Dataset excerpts
----------
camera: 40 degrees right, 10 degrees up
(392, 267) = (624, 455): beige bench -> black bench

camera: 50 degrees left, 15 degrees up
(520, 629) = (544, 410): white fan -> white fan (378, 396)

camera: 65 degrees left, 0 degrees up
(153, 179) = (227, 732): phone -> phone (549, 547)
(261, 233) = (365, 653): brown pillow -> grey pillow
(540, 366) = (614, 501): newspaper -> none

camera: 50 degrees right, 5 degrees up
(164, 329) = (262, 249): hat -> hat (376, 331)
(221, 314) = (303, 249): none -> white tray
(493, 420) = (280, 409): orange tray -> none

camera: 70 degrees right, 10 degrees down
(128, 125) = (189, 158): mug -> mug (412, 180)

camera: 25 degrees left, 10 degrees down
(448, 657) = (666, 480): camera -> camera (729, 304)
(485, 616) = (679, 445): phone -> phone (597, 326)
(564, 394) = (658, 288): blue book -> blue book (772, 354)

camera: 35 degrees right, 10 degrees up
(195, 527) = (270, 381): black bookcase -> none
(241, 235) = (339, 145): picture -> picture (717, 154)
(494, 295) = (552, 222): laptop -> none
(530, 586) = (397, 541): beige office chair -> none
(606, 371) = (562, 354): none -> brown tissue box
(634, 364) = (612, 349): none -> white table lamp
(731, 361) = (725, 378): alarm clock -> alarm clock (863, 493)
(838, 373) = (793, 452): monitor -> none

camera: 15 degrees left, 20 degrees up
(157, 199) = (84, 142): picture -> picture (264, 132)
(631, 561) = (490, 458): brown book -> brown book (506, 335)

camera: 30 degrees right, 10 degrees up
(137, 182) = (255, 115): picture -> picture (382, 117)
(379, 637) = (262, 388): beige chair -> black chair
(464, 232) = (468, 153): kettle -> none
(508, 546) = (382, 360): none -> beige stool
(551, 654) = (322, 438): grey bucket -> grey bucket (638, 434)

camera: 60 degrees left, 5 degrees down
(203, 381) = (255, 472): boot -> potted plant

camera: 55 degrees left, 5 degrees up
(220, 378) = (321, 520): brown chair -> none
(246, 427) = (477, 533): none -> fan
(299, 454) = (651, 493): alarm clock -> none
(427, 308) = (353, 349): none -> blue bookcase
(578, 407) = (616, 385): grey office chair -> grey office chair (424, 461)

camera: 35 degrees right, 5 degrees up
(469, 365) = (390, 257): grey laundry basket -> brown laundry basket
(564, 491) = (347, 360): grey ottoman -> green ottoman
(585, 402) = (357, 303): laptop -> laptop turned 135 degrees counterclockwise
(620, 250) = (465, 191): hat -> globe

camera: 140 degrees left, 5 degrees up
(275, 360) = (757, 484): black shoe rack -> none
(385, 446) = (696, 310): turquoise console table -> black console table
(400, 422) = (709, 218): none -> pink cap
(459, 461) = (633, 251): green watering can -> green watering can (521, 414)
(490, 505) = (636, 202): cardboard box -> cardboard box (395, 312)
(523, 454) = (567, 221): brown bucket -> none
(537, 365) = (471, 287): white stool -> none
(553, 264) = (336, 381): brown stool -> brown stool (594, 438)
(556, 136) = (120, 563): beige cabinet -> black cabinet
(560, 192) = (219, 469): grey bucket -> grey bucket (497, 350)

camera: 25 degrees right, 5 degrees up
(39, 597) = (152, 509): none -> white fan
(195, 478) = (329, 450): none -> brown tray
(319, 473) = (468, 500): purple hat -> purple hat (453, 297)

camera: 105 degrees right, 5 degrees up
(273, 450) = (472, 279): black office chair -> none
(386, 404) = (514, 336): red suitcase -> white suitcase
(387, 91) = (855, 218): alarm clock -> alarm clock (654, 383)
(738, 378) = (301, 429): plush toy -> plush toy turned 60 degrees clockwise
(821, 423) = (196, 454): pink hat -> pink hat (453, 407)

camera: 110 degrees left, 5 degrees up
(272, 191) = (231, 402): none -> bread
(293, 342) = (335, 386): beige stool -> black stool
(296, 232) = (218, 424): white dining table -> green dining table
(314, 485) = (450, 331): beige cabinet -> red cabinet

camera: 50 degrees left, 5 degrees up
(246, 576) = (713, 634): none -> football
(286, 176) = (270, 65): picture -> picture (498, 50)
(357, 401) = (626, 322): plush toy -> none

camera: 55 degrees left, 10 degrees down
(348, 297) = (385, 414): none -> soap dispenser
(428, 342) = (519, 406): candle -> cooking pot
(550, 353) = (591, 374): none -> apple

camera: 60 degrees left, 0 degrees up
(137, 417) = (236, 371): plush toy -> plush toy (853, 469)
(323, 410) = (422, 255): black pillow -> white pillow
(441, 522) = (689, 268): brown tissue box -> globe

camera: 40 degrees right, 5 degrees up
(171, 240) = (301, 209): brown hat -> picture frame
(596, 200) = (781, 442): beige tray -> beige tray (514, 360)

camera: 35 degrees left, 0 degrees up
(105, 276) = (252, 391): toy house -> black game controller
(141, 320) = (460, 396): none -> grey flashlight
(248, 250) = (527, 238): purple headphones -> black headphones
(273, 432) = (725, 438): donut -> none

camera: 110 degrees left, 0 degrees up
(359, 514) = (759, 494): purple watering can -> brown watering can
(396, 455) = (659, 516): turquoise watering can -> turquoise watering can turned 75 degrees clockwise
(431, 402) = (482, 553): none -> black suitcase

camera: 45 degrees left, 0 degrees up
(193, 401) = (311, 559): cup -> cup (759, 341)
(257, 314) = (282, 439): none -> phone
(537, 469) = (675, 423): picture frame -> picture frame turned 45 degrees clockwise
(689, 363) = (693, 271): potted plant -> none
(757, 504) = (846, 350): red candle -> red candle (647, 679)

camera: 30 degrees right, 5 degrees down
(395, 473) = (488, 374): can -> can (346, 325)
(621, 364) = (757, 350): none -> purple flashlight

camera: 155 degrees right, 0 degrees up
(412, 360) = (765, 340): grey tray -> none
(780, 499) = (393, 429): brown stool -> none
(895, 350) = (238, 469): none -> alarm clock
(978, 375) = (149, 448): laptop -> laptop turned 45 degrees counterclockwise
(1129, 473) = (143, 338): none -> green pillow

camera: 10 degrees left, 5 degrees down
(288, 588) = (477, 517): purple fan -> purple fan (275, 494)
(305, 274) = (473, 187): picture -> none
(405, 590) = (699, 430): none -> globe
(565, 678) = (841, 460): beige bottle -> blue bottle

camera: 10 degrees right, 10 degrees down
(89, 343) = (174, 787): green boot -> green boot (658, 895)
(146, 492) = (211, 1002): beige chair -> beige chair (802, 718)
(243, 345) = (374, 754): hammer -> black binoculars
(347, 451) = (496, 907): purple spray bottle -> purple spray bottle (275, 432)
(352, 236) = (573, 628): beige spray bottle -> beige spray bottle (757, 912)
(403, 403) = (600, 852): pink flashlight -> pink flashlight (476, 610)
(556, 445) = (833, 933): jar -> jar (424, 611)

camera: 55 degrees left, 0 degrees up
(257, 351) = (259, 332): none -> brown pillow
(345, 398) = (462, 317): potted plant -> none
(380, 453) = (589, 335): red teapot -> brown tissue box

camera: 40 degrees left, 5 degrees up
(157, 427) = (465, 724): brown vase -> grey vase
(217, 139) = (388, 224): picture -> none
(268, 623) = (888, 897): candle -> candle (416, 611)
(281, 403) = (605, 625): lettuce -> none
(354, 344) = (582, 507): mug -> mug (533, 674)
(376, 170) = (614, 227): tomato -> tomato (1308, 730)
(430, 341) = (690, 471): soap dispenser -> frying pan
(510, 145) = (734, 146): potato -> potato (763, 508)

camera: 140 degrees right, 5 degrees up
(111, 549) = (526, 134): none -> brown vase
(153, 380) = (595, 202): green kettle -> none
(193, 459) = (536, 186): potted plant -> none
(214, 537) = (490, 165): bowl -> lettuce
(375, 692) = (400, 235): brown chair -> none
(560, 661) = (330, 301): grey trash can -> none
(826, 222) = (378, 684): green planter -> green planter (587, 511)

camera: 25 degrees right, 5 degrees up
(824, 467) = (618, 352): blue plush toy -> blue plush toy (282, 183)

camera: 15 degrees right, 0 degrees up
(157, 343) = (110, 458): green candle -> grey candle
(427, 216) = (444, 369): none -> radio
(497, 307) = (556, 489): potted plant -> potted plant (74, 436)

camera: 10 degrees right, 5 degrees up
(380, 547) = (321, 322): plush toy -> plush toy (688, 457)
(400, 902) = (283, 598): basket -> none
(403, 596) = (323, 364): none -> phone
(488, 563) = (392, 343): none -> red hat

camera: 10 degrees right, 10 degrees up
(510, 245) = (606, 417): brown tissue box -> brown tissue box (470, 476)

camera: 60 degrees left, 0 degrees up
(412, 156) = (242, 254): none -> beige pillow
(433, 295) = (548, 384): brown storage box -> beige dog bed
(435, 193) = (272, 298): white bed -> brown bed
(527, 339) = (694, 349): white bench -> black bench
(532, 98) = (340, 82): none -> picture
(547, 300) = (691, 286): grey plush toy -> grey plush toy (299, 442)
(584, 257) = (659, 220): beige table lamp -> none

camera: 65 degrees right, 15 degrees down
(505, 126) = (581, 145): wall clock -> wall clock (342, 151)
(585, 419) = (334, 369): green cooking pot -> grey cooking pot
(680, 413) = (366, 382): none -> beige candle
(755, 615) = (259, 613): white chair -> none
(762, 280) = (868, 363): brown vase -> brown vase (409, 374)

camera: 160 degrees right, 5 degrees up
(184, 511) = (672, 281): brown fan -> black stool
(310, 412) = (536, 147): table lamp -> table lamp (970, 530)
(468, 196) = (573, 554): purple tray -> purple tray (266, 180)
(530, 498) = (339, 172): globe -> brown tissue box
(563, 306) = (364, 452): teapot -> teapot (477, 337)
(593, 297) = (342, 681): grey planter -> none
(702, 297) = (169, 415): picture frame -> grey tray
----------
> _YOUR INSTRUCTIONS_:
Please print exactly the lines from the one containing "(680, 413) = (366, 382): none -> beige candle" through the last line of the records, both included, and nothing else.

> _EXPECTED ANSWER_:
(680, 413) = (366, 382): none -> beige candle
(755, 615) = (259, 613): white chair -> none
(762, 280) = (868, 363): brown vase -> brown vase (409, 374)

camera: 160 degrees right, 5 degrees up
(184, 511) = (672, 281): brown fan -> black stool
(310, 412) = (536, 147): table lamp -> table lamp (970, 530)
(468, 196) = (573, 554): purple tray -> purple tray (266, 180)
(530, 498) = (339, 172): globe -> brown tissue box
(563, 306) = (364, 452): teapot -> teapot (477, 337)
(593, 297) = (342, 681): grey planter -> none
(702, 297) = (169, 415): picture frame -> grey tray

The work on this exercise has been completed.